### [EXERCISE OBJECTIVE]
Once you find a line containing the word "lines" in the entries below, copy it.

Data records

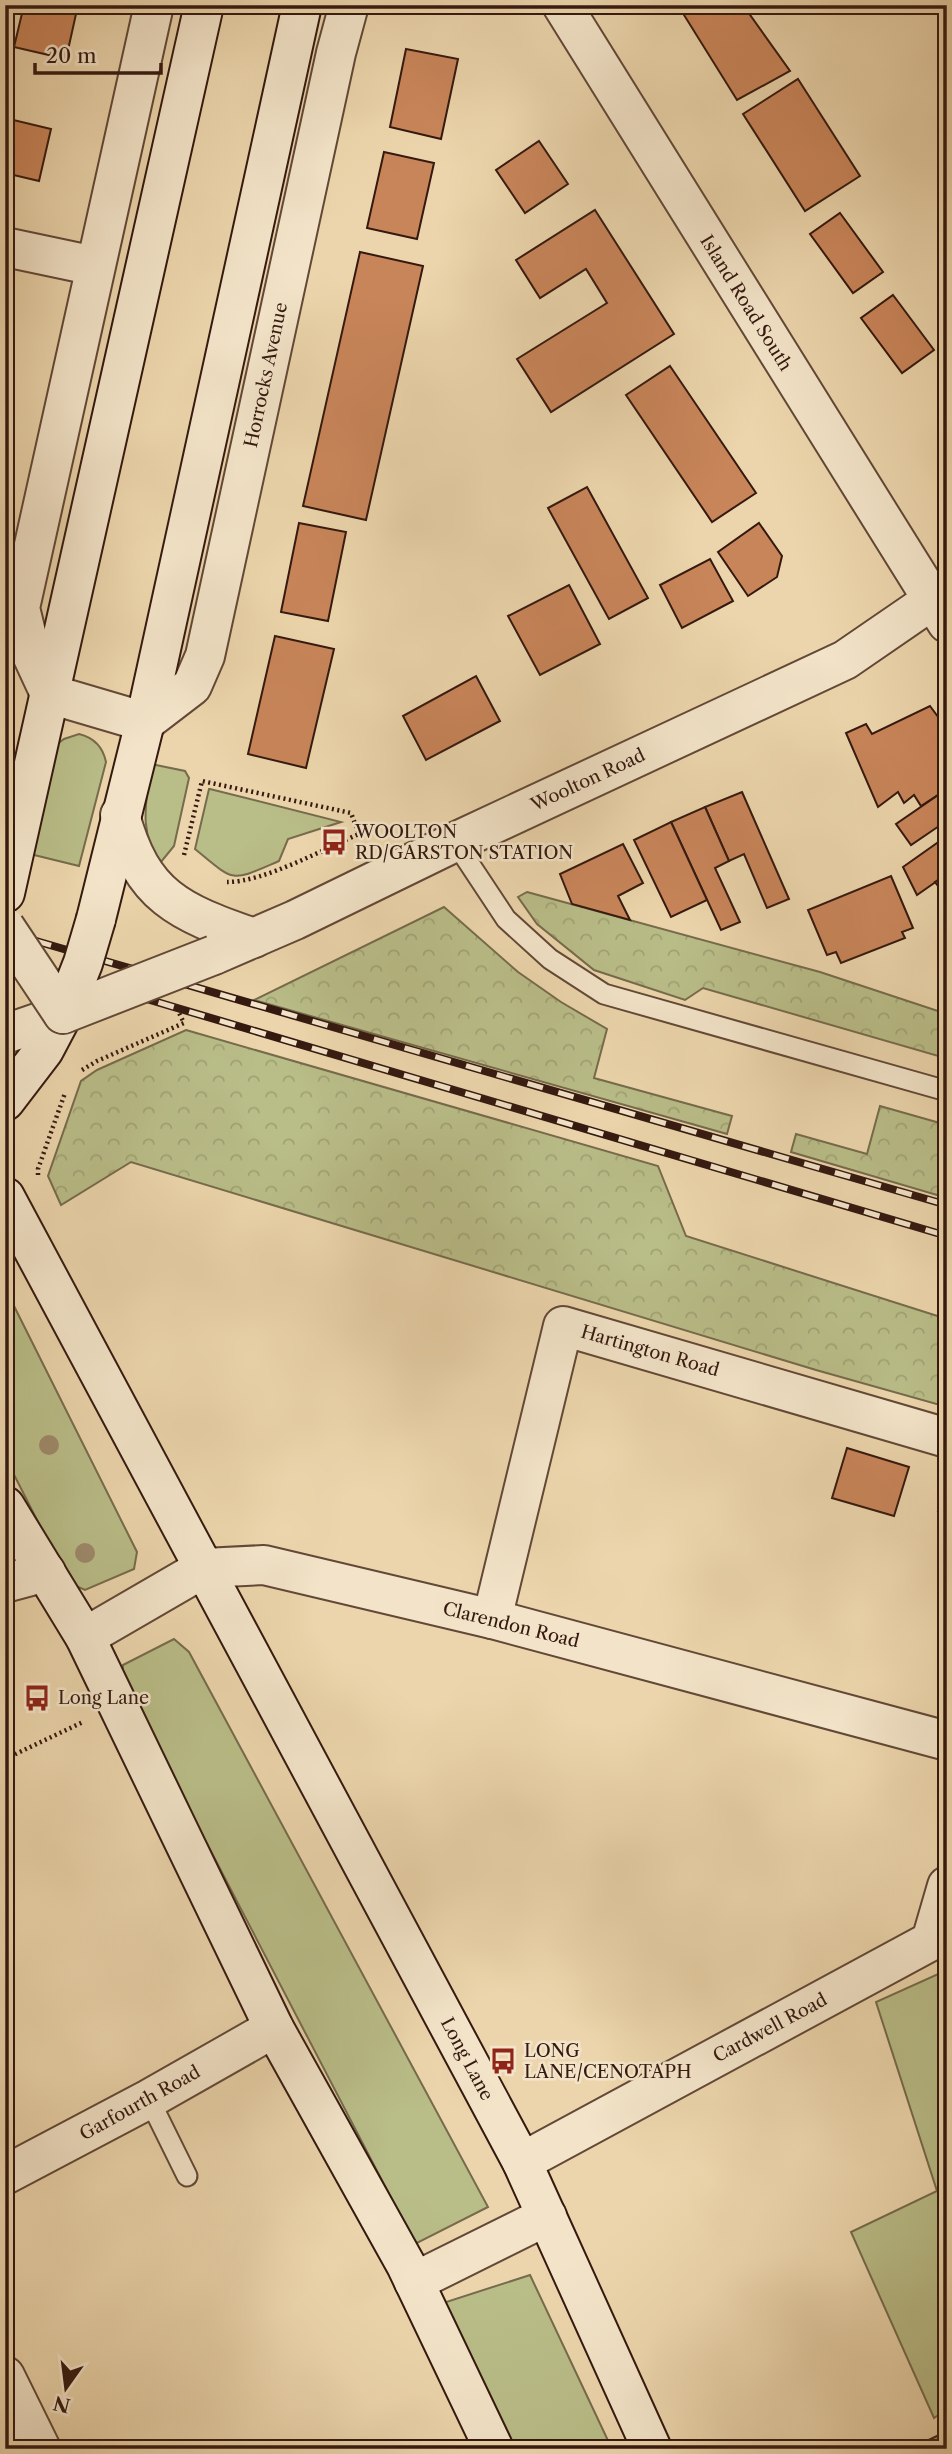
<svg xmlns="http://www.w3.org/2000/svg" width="952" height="2454" font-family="'Libre Caslon Text',serif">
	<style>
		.green { fill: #b9bd88; stroke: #766b4c; stroke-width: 2 }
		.forest { fill: url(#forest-crowns); stroke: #766b4c; stroke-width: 2 }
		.building { fill: #c9855a; stroke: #341910; stroke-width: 2 }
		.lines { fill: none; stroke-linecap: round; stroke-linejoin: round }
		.lane-casing { stroke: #624837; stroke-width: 23 }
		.street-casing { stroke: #624837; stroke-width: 42 }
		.secondary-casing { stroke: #341910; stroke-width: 42 }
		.path { stroke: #341910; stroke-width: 4.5; stroke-dasharray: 2 3.5; stroke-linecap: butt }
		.lane { stroke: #f3e4c9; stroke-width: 19 }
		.street { stroke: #f3e4c9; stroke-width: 38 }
		.secondary { stroke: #f3e4c9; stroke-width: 38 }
		.rail-casing { stroke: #341910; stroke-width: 8 }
		.rail { stroke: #f3e4c9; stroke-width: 5; stroke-dasharray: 16; stroke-linecap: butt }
		.street-bridge-casing { stroke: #624837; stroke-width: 42; stroke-linecap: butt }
		.secondary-bridge-casing { stroke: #341910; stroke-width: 42; stroke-linecap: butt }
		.street-bridge { stroke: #f3e4c9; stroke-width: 38 }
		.secondary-bridge { stroke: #f3e4c9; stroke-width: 38 }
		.tree { fill: #9d896a }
		.labels { text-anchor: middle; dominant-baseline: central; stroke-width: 5; stroke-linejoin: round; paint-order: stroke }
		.street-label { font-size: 18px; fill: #341910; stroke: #f3e4c9 }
		.poi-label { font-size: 18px; fill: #341910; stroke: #f3e4c9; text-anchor: start }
	</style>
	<defs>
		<pattern id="forest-crowns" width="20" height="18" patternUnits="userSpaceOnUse" patternTransform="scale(1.75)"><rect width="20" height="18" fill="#b9bd88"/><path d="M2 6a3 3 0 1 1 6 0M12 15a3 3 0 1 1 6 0" fill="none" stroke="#a0a274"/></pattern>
	</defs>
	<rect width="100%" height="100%" fill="#ecd5ac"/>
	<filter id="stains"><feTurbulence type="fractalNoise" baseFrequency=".00286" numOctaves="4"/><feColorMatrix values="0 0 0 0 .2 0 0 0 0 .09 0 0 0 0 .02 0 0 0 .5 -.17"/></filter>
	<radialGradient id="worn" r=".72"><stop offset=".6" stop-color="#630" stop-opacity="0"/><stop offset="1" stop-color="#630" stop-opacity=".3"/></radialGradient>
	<g class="green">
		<path d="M 79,734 C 95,738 103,747 106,762 L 79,866 L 30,854 L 56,745 L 64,739 Z"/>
		<path d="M 151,764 L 185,771 L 189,778 L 174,846 L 161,862 C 137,833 147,798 151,764 Z"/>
		<path d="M 209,789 L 210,789 L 341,822 L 288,839 L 279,861 C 230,882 236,883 195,849 Z"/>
		<path d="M 5,1288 L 137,1552 L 134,1569 L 85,1590 L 69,1583 L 5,1457 Z"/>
		<path d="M 174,1639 L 189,1652 L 488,2207 L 415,2244 L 122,1680 L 123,1665 Z"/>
		<path d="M 947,1970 L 947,2409 L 934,2418 L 851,2232 L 937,2191 L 876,2002 Z"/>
		<path d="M 530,2275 L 612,2449 L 510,2449 L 443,2303 Z"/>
	</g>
	<g class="forest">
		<path d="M 527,892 L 820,972 L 947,1014 L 947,1066 L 942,1057 L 703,988 L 685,1000 L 594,970 L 537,924 L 518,897 Z"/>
		<path d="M 444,907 L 518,972 L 561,1002 L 607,1029 L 594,1078 L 732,1116 L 727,1134 L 254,1000 Z"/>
		<path d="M 186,1030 L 658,1166 L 686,1236 L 947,1319 L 947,1407 L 816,1370 L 131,1162 L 61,1205 L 48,1176 L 81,1081 L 97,1070 Z"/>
		<path d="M 880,1106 L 947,1125 L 947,1198 L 791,1152 L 796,1134 L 867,1154 Z"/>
	</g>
	<g class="building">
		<path d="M 24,5 L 78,5 L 66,59 L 14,47 Z"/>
		<path d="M 681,5 L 743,5 L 790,71 L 737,100 L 679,7 Z"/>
		<path d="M 406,49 L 458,59 L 441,139 L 390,127 Z"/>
		<path d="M 798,79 L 860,176 L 805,211 L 743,114 Z"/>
		<path d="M 5,118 L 51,129 L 39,181 L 5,173 Z"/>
		<path d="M 539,141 L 568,184 L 525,213 L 496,170 Z"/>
		<path d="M 384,152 L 434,163 L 417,239 L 367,228 Z"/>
		<path d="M 595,210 L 674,334 L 551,412 L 517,359 L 607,303 L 586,269 L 540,298 L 516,260 Z"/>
		<path d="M 840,213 L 883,272 L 853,293 L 810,234 Z"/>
		<path d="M 360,252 L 423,266 L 366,520 L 303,506 Z"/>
		<path d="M 893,295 L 934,350 L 902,373 L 861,318 Z"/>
		<path d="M 670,366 L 756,493 L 712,522 L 626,395 Z"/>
		<path d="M 941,400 L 947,400 L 947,440 L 942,440 Z"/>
		<path d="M 587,487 L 648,598 L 609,619 L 548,508 Z"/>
		<path d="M 299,523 L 346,532 L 328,621 L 281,612 Z"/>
		<path d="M 759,523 L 782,556 L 777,577 L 748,596 L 718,552 Z"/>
		<path d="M 710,559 L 733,601 L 682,628 L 660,585 Z"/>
		<path d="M 569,585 L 600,644 L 540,675 L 508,616 Z"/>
		<path d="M 275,636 L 334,649 L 306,768 L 248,754 Z"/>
		<path d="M 476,676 L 500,721 L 426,760 L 403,716 Z"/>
		<path d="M 930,706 L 947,729 L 947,789 L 921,806 L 914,795 L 904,803 L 898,792 L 878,807 L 846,733 L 866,724 L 872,734 Z"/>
		<path d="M 947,789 L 947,831 L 942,824 L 911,845 L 896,824 Z"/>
		<path d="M 742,792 L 789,899 L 767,908 L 744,854 L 729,861 L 705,807 Z"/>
		<path d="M 705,807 L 729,861 L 715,868 L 740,922 L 721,930 L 671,822 Z"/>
		<path d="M 671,822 L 707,900 L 671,917 L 634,840 Z"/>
		<path d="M 947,836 L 947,874 L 917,895 L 903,867 Z"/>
		<path d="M 623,844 L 643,883 L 618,896 L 630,920 L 572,904 L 560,874 Z"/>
		<path d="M 947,874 L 947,898 L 935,882 Z"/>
		<path d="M 891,876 L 913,928 L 902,932 L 905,938 L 841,963 L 836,952 L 827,955 L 808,910 Z"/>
		<path d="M 847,1448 L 909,1467 L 894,1516 L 832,1498 Z"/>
		<path d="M 947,1479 L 947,1513 L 938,1511 Z"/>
		<path d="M 947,2431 L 947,2449 L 910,2449 Z"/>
	</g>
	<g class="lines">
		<g class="lane-casing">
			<g id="lane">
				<path d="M 455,842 L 506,919 L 550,959 L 604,994 L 947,1091"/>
				<path d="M 149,2099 L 187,2176"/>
			</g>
		</g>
		<g class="street-casing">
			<g id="street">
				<path d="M 154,5 L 20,608 L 31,653 L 50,694 L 145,722 L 192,686 L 205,656 L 336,53 L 349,5"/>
				<path d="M 562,5 L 947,623"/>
				<path d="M 5,247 L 95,266"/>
				<path d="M 120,815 C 142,897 179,912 254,938"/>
				<path d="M 214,955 L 295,920 L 455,842 L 845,660 L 947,590"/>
				<path d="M 5,1034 L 63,1014"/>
				<path d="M 5,1583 L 46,1572"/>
				<path d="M 492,1619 L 563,1326 L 947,1438"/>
				<path d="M 85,1637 L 204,1568 L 264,1565 L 492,1619 L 947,1741"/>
				<path d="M 522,2162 L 931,1941 L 947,1886"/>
				<path d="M 5,2175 L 149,2099 L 274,2028"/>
				<path d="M 414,2282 L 547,2216"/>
				<path d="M 5,2376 L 41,2449"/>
			</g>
		</g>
		<g class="secondary-casing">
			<g id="secondary">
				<path d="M 5,893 L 204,5"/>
				<path d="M 96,919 L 145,722 L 302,5"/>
				<path d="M 5,1101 L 44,1050 L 63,1014"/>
				<path d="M 5,1197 L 522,2162 L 652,2449"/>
				<path d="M 5,1506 L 85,1637 L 274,2028 L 406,2265 L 494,2449"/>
			</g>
		</g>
		<g class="path">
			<path d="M 184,855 L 202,781 L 351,813 L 359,834 C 324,849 264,882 227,882"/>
			<path d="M 82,1070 L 97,1061 L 184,1023 L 179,1013"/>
			<path d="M 38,1175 L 38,1169 L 65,1093"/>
			<path d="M 5,1759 L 83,1722"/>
		</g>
		<use href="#lane" class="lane"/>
		<use href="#street" class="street"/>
		<use href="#secondary" class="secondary"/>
		<g class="rail-casing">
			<g id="rail">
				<path d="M 5,932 L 947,1205"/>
				<path d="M 5,957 L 947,1236"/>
			</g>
		</g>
		<use href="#rail" class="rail"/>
		<g class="street-bridge-casing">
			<path id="street-bridge" d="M 5,927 L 63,1014 L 214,955"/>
		</g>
		<g class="secondary-bridge-casing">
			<path id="secondary-bridge" d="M 63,1014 L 83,963 L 96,919"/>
		</g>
		<use href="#street-bridge" class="street-bridge"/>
		<use href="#secondary-bridge" class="secondary-bridge"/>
	</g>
	<g class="tree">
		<circle cx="49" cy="1445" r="10"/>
		<circle cx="85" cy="1553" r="10"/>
	</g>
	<defs>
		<g id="bus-bare" transform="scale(2.1)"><path d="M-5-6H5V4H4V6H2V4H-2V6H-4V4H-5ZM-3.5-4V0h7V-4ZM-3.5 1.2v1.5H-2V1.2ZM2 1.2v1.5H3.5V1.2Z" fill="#8f2418" stroke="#f3e4c9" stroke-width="2.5" paint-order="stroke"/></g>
	</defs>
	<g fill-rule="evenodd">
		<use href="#bus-bare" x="334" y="842"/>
		<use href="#bus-bare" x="37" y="1698"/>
		<use href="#bus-bare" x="503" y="2061"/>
	</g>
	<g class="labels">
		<g class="street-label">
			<text transform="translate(746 303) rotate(58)">Island Road South</text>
			<text transform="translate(266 375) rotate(-78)">Horrocks Avenue</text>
			<text transform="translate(588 780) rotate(-25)">Woolton Road</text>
			<text transform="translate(650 1351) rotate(16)">Hartington Road</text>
			<text transform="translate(511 1625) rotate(14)">Clarendon Road</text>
			<text transform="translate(770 2028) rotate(-28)">Cardwell Road</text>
			<text transform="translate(467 2059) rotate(62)">Long Lane</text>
			<text transform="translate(140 2103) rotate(-29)">Garfourth Road</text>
		</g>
		<g class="poi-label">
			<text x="355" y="832">WOOLTON<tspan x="355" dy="21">RD/GARSTON STATION</tspan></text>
			<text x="58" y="1698">Long Lane</text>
			<text x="524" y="2051">LONG<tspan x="524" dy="21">LANE/CENOTAPH</tspan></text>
		</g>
	</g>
	<rect width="952" height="2454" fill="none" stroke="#ecd5ac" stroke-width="28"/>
	<rect x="7" y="7" width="938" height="2440" fill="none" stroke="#341910" stroke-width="3.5"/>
	<rect x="14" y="14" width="924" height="2426" fill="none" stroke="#341910" stroke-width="2"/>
	<g transform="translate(66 2388) rotate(194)" stroke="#f3e4c9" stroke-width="5" paint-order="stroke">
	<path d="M0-5L12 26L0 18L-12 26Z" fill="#341910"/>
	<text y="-10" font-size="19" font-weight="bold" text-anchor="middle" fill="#341910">N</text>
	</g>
	<path d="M35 63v10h126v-10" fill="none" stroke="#341910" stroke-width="3.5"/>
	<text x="46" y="63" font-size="21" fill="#341910" stroke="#f3e4c9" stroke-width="5" paint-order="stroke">20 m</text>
	<rect width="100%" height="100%" filter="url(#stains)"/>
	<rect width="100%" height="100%" fill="url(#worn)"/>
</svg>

### [FINISHED TASK]
		.lines { fill: none; stroke-linecap: round; stroke-linejoin: round }
	<g class="lines">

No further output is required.